The Sindh High Court (SHC) has set aside the Sindh energy department’s notification with regard to the grant of a permit to the Sindh Lakhra Coal Mining Company (SLCMC) for mining and exploration of coal in over 5,000 acres of land in Lakhra.
The high court directed the Sindh energy department to invite competitive bids and publicly announce them to grant any mining concession in the subject area with proven mining reserves.
The Pakistan Mineral Development Corporation (PMDC) had filed petitions with the SHC against refusal to renew its mining lease and the grant of mining permits to the SLCMC.
The petitioner submitted that its company was working under the administrative control of the federal ministry of petroleum and natural resources while the SLCMC was owned by the Sindh government. The petitioner’s counsel Zamir Ghumro submitted that the PMDC was granted mining lease for area of over 5,000 acres in Lakhra, district Jamshoro, in April 1984 for 30 years.
The SHC was informed that the petitioner had applied for the extension of the contract six months prior to the expiry of the contract in November 2014; however, the energy department rejected the applications for the extension of the mining leases. The counsel submitted that the petitioner’s appeals were pending before the competent authority but the energy department through the impugned notification granted the SLCMC the permit to work in over 5,000 acres of mining area in Lakhra on July 9, 2018, without waiting for the decision of the appeals.
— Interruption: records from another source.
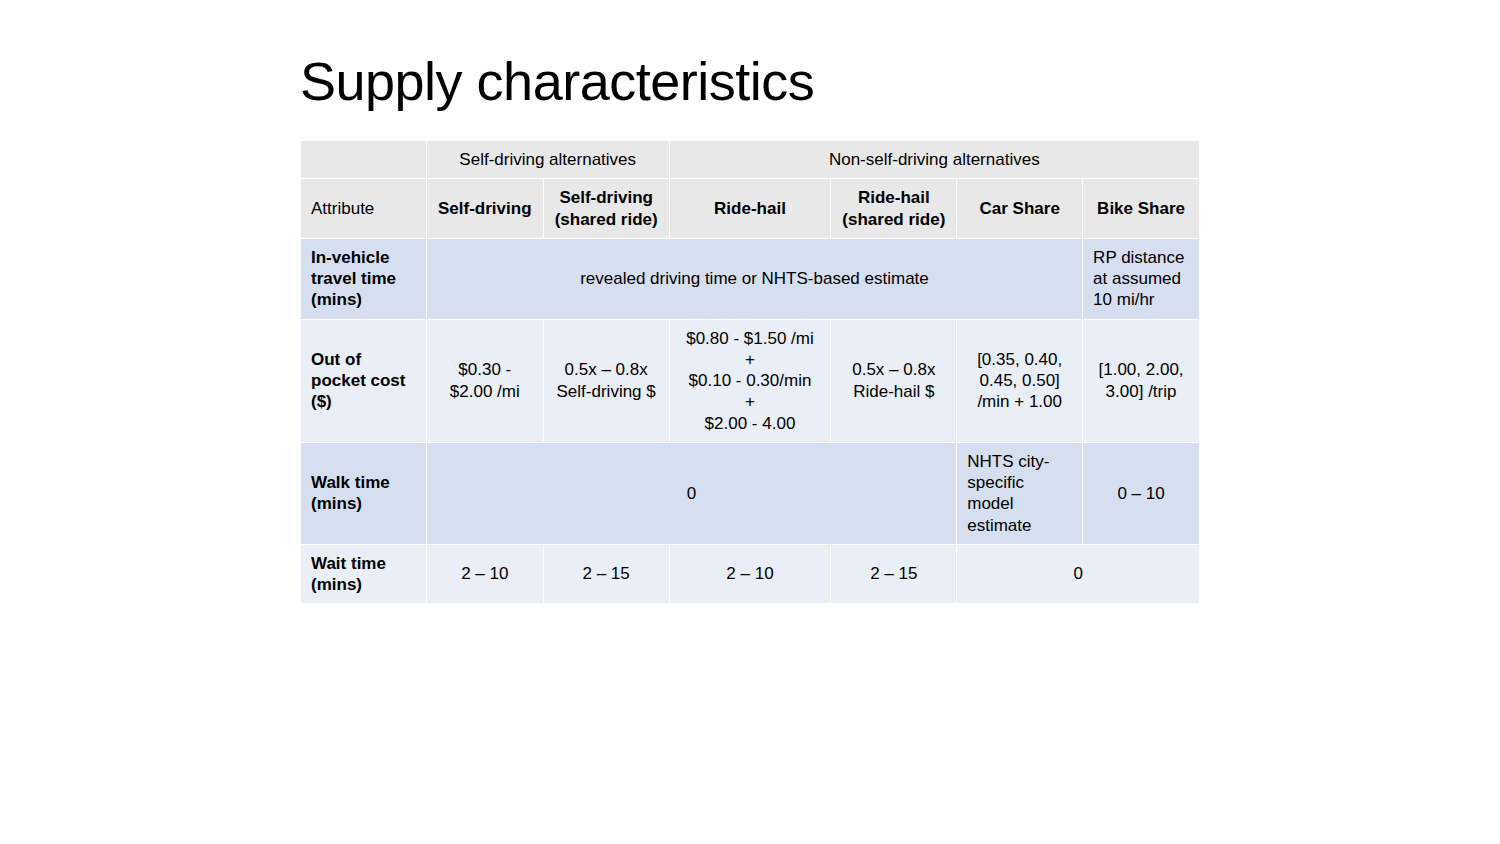Supply characteristics
Supply characteristics of self-driving and non-self-driving alternatives
| | Self-driving alternatives | Non-self-driving alternatives |
| --- | --- | --- |
| Attribute | Self-driving | Self-driving (shared ride) | Ride-hail | Ride-hail (shared ride) | Car Share | Bike Share |
| In-vehicle travel time (mins) | revealed driving time or NHTS-based estimate | RP distance at assumed 10 mi/hr |
| Out of pocket cost ($) | $0.30 - $2.00 /mi | 0.5x – 0.8x Self-driving $ | $0.80 - $1.50 /mi + $0.10 - 0.30/min + $2.00 - 4.00 | 0.5x – 0.8x Ride-hail $ | [0.35, 0.40, 0.45, 0.50] /min + 1.00 | [1.00, 2.00, 3.00] /trip |
| Walk time (mins) | 0 | NHTS city-specific model estimate | 0 – 10 |
| Wait time (mins) | 2 – 10 | 2 – 15 | 2 – 10 | 2 – 15 | 0 |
The counsel submitted that coal mined by the petitioner was supplied to the Water and Power Development Authority (Wapda) on subsidised rates, which assisted the federal government in producing less-expensive electricity, and hence a renewal of the petitioner‘s mining-leases was in the public interest.
He submitted that the impugned decision of the appellate authority manifested that the refusal to renew the petitioner‘s mining leases was only for the reason that the petitioner was a federal government entity and the government of Sindh had already made up its mind to award a mining concession in the same area to the SLCMC, a company wholly owned by the government of Sindh. He submitted that the impugned notifications on July 9, 2018, granting mining permits to the SLCMC were issued by the caretaker provincial government which was contrary to its mandate under the Section 230 of the Elections Act, 2017.
Additional Advocate General Sindh Jawad Dero submitted that the petitioner did not have any vested right in the renewal of a mining lease as the energy department was the competent authority to refuse the renewal of a mining lease and to give preference to an entity registered in Sindh such as the SLCMC. He submitted that notwithstanding their respective control with the federal or provincial governments, both the petitioner and the SLCMC were private limited companies and therefore it was wrong on the petitioner’s part to portray the matter as a dispute between the federal government and the government of Sindh.
Dero argued that the grant of mining concessions was not a public procurement with the meaning of Section 2(m) of the Sindh Public Procurement 9 Act, 2009 and therefore the said Act was not applicable to the case, and that the calling of competitive bids under the Rule 68 of the SMC Rules was attracted only for the grant of an exploration licence and a mining lease and not for the grant of a mining permit.
A division bench of the SHC, headed by Justice Syed Hasan Azhar Rizvi, after hearing the arguments observed that the court found no reason to interfere in the discretion exercised by the energy department and the appellate authority of not renewing the mining leases of the petitioner and dismissed the petition with an observation that the energy department was free to take action against the petitioner regarding the possession of the subject area.
The court, however, observed that the impugned notification with regard to the grant of mining permits to the SLCMC was issued in contravention of the law and rules and was liable to be set aside. The court observed that for granting any mining concession in the subject area with proven mining reserves, the energy department shall invite competitive bids by making public the terms and conditions of the mining concession offered.